### CHECK YOUR UNDERSTANDING
(1) On the Head On discussion page, one comment calls the editing, camerawork, and sound design jarring but not in a negative way. Explain why, according to that comment.
(2) Please list every way of supporting cinema that the opening paragraph of the Head On discussion page recommends.
(3) Duplicate the part of the Head On discussion page between "Discussion: Head On" and "and female perspective.", inclusive.

### PASSAGE PROVIDED
------------------------------------

Cinemaphiles Unite!

Film is a window on the past, an amplifier for the present and a harbinger of our future. The best way to keep cinema alive is to support it: attend films in theatres, support preservation societies and archives, and never fail to appreciate the importance (and stimulating experience) of viewing films as they were meant to be seen.

Sunday, March 21, 2010

Discussion: Head On

This film by Fatih Akin deals with questions of gender, sexuality and cultural oppression fairly directly. I'd like to hear your thoughts on this and on the film in general.

Also, how have topics of sex and gender been addressed in other films we've seen this semester? Obviously sex and gender were central to Sally Potter's Orlando (as we explored in our discussion) but what about some of the other films we've viewed so far?

5 comments:

  1. I appreciated how this film discusses sexuality from both a male and female perspective.
    I keep thinking about the scene wear she is completely brutalized by the three turkish men. She keeps egging the men on... i recall her standing soaked in blood saying something the extent of "fuck your mothers..." and on of the men saying,"Now, I'm going to fuck her!"...Pointing to a relationship between sex and violence.

    ReplyDelete
  2. I was very interested in how Sibel transformed into a version of Cahit when she was in Istanbul spinning around in the club. She abandoned her role as the female Sibel and became Cahit as she was looking for her own identity. And sex became something destructive towards her and from her instead of just the senseless screwing she did before while she was staying with Cahit.

    It was striking to me that she seemed dead when she had sex with Cahit before he asked her to go away with him. She didn't seem into it, almost as though she knew that their coupling was like a marriage of the lifestyle she left behind and knew that together they were using each other like they had used drugs and alcohol so often to try and feel alive.

    The entire time Sibel was trying to get away from responsibilities, to live for herself--she didn't want to settle down and be tied to just one man. But in the end she finds that being ones self means staying in the skin you are in and accepting yourself without the aid of stimulae to take you someplace else. It was a false freedom at first. Ironic that she found self respect and a sense of self worth in being a mother and a committed girlfriend and yet it was also what clipped her wings.

    I'll comment later on other films. Its late.

    ReplyDelete
  3. I found some of the editing, camerawork, and sound design to be rather jarring at times, but not in a negative way. Sibel and Cahit's voilent, and masochistic desire to hit rock bottom would not have worked with out equally unsettling production values.

    ReplyDelete
  4. I couldn't stop thinking about the intense kind of love that the movie addressed, the kind that sneaks up on you and is suddenly all consuming. Unfortunately, these two were separated immediately after their discovery, and in anguish, rebelling against their former selves, both made complete 180s in one sense or another, and in some ways adopted aspects of one anothers' personalities.

    Cahit made the effort (rather without choice, being in jail) to come clean, literally and also with himself. He had to be honest with himself about his past, that its behind him, and his wife will never come back, so all the suffering he put upon himself, drinking and being angry all the time, was only drawing out the pain. Some of the sweet sincerity of Sibel's sober self (wow, thats a lot of s words...) became a central part of Cahit's post-prison affect.

    Sibel, on the other hand, realized her life wasn't all she had thought it would be. She was getting laid, but what she really needed was love. In rebellion against all the meaningless male attention she had been receiving, she cut her hair, wore masculine clothing, and started acting like a man, all things that go against the gender grain in her Turkish culture. That brings up a whole separate topic... But Sibel's temporary adoption of the life Cahit had before her probably taught her a lot about the limits of the human body and mind, and she proved to herself that all she really wanted was someone to love.

    ReplyDelete
  5. in my opinion the film was about overcoming fear, by the end of it both of them had. terrified to live, they were both suicidal. unable to function properly in their societies and the boundaries and stigmas attached to them, they werent able to escape their own prisons. confronting the fear by actually coming extremely close to death, her desire, sibel was able to come to terms with herself, and ultimately found love within her child, learning that there are more important things in the world beyond a quick fix, such as sex, drugs, or suicide.

------------------------------------

### INFORMATION

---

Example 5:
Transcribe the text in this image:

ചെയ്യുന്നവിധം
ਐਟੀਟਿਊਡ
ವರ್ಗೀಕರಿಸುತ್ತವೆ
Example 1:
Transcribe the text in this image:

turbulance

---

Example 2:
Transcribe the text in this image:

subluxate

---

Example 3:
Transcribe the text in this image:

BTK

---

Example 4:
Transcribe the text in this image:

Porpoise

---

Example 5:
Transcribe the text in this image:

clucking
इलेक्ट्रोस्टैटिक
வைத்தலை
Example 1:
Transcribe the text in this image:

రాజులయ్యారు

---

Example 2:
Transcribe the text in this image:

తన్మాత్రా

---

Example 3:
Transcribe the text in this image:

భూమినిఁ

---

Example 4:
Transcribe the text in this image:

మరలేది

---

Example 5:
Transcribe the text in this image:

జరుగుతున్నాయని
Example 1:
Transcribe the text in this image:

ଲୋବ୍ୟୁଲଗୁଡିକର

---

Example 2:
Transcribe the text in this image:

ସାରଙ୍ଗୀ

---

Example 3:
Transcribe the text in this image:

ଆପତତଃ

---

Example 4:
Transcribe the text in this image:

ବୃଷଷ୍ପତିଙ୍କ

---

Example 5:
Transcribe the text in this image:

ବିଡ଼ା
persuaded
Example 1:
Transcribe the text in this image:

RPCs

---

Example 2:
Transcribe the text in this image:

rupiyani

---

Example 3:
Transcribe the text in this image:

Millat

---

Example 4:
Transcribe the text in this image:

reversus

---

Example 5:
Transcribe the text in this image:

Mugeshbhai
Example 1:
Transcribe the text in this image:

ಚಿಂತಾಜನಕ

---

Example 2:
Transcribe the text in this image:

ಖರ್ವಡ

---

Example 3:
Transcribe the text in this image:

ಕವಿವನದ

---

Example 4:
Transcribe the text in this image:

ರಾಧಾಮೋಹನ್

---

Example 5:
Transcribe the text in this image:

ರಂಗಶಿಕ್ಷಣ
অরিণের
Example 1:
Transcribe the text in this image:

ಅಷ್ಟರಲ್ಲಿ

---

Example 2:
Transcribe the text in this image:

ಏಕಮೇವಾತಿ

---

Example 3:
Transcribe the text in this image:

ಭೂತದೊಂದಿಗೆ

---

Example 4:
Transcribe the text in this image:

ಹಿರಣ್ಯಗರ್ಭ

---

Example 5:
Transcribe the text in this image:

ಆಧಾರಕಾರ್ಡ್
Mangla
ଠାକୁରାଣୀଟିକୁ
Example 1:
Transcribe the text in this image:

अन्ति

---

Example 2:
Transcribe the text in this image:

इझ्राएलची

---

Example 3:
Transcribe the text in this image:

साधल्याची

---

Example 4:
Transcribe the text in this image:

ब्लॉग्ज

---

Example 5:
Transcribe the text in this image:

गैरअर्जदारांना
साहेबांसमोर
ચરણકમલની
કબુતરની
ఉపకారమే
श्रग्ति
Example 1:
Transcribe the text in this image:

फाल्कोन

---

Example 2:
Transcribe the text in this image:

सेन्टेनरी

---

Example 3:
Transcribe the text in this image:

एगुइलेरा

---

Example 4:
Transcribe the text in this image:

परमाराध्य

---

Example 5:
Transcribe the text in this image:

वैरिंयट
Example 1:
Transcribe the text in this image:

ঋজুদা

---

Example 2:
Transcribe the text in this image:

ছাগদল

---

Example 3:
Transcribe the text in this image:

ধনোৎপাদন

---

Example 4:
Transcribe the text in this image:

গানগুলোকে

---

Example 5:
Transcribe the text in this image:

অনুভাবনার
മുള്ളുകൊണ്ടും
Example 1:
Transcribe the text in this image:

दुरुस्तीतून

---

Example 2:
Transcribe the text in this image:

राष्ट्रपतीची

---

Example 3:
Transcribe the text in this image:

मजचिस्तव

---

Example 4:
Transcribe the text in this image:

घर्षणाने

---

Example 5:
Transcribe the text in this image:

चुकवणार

------------------------------------

### SOLUTIONS PER TASK
(1) The comment argues that Sibel and Cahit's violent, masochistic desire to hit rock bottom needed equally unsettling production values to work. Without that jarring editing, camerawork, and sound, that desire would not have come across.

(2)
- Attend films in theatres
- Support preservation societies and archives
- Never fail to appreciate the importance (and stimulating experience) of viewing films as they were meant to be seen

(3)
Discussion: Head On

This film by Fatih Akin deals with questions of gender, sexuality and cultural oppression fairly directly. I'd like to hear your thoughts on this and on the film in general.

Also, how have topics of sex and gender been addressed in other films we've seen this semester? Obviously sex and gender were central to Sally Potter's Orlando (as we explored in our discussion) but what about some of the other films we've viewed so far?

5 comments:

  1. I appreciated how this film discusses sexuality from both a male and female perspective.